Ojomo Oluda of Ijebu, Owo
- Reign: June 13, 2004 – present
- Predecessor: Agboola Ojomo Agunloye
- Born: Ijebu, Owo, Ondo State, Colony and Protectorate of Nigeria
- Education: Ahmadu Bello University
- Branch: Nigerian Army
- Rank: Major general

= Kofoworola Oladoyinbo Ojomo =

Kofoworola Oladoyinbo Ojomo is the paramount Yoruba king of Ijebu, Owo in Ondo State, southwestern Nigeria. He is a descendant of Ojugbelu Arere, the pioneer Olowo of Owo.

He ascended the throne on June 13, 2004, following the demise of Agboola Ojomo Agunloye in May 2003. He ascended the throne after retiring from the Nigerian Army with the rank of General.

==Early life and education==
Kofoworola Oladoyinbo Ojomo was born in Ijebu, Owo, Ondo State, southwestern Nigeria, during the 1940s. He began his education at St. Patrick's Primary School in Ijebu-Owo and later attended Saint James’ School. He then relocated to Abeokuta, where he enrolled at Nawarudeen School, Oke-Jehun. Upon returning to Owo, he continued his studies at Imade College, earning his West African Senior School Certificate before moving on to Government College, Ughelli. He studied mechanical engineering at Ahmadu Bello University, and graduated in 1968. He then joined the Nigerian Army as a military officer.

Kofoworola Oladoyinbo Ojomo spent six months working with the Electricity Corporation of Nigeria before joining the Nigerian Army as a commissioned officer, serving for more than 30 years. He later rose to the position of head of the Electrical and Mechanical Engineering Corps. He held the role of Director General of the Defence Industry Corporation of Nigeria before becoming the Ojomo Oluda of Ijebu-Owo.

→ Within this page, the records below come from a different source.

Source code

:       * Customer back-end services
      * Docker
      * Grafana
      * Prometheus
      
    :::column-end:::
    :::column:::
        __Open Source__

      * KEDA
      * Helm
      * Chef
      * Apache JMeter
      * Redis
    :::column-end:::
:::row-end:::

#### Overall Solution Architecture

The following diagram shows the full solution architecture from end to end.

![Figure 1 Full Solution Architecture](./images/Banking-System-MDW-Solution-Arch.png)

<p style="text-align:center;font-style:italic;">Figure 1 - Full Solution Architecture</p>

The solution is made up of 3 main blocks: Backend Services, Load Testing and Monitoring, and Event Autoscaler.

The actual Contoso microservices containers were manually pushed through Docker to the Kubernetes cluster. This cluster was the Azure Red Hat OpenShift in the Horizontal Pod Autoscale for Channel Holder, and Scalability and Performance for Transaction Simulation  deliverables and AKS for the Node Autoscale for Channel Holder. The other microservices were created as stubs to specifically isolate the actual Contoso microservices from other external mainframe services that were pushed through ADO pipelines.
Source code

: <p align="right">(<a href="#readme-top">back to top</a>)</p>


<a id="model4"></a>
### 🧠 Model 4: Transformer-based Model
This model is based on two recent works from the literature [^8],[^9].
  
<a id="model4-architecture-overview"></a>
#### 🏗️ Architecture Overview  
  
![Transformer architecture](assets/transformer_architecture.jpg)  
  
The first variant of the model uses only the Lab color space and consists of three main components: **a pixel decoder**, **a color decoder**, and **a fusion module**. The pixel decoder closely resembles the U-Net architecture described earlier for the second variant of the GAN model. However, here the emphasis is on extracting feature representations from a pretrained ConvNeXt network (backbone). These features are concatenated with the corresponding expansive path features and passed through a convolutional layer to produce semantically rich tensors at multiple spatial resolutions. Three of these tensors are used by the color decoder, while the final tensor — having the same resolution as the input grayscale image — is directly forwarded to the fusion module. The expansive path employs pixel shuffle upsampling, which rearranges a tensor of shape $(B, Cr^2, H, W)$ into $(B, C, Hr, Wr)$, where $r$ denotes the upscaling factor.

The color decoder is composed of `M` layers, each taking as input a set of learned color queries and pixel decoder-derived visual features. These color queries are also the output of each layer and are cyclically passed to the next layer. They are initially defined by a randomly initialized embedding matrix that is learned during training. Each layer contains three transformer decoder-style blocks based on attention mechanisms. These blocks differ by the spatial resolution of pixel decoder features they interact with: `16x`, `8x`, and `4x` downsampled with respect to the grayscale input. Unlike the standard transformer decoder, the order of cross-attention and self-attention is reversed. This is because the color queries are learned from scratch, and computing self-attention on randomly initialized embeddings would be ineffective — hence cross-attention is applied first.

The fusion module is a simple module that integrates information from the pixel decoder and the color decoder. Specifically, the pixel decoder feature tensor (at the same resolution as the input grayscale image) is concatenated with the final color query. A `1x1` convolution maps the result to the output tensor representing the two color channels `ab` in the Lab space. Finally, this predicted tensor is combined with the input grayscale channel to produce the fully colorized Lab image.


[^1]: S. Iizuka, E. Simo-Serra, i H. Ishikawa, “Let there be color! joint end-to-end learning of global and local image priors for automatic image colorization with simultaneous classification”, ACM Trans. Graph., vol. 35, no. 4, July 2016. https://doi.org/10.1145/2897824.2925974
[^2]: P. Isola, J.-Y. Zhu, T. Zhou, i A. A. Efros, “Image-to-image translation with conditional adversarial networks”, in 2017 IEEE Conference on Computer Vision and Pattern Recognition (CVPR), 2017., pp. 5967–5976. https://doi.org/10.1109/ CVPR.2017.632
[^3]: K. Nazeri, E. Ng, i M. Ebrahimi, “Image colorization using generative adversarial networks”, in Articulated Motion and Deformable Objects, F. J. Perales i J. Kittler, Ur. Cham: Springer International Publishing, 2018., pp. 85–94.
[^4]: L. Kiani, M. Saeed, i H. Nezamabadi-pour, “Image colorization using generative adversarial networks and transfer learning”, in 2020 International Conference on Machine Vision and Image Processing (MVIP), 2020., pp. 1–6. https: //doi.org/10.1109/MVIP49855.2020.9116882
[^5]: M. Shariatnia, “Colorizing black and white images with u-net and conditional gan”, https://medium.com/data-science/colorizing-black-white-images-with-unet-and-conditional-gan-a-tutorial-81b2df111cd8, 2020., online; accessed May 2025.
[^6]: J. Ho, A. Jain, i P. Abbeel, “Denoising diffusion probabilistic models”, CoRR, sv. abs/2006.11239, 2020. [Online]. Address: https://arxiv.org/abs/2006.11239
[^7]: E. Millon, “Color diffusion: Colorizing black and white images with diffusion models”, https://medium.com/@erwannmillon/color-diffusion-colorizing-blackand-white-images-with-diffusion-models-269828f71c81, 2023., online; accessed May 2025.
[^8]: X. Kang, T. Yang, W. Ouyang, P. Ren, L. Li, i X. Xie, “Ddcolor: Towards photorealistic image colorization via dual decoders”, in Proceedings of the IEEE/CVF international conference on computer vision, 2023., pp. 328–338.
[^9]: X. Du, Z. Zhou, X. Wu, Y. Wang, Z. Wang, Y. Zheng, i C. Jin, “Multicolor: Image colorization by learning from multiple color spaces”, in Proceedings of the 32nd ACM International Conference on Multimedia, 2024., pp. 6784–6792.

Kofoworola Oladoyinbo Ojomo was asked about the recent change in the title of Ojomo Oluda to Olijebu of Ijebu-Owo. He said

There was no change. If you go to any town in Yorubaland the ruler of that place is either called Olu or Oli or something of that nature. So, if the people decide that they want the title Olijebu, they are only emphasising the fact that Ojomo Oluda is the Oba of their community. Except if there is anybody who feels aggrieved by it but I cannot call myself Ojomo Oluda of Akoko area. A lot of people do ask: What is this Ojomo Oluda and its role? Because in some towns, there are titles that are closely related in spelling to Ojomo, some call it Ojomu but they are high chiefs in their own places. There is a need to stress this for people to know in order not to mistake the two names. Ojomo Oluda of Ijebu-Owo is the traditional ruler of Ijebu-Owo.
— The Punch

==Installation controversy==
There was a controversy over his installation on June 13, 2004. Following his nomination by the king-makers as a qualified and preferred candidate for the throne, Amaka who was also a candidate sought a High Court order to annul his candidacy. This was refused, and Kofoworola was affirmed as the Ojomo Oluda. Amaka was not satisfied with this judgment and appealed against it. He was thereafter installed by Oba DVF Olateru-Olagbegi, the Olowo of Owo.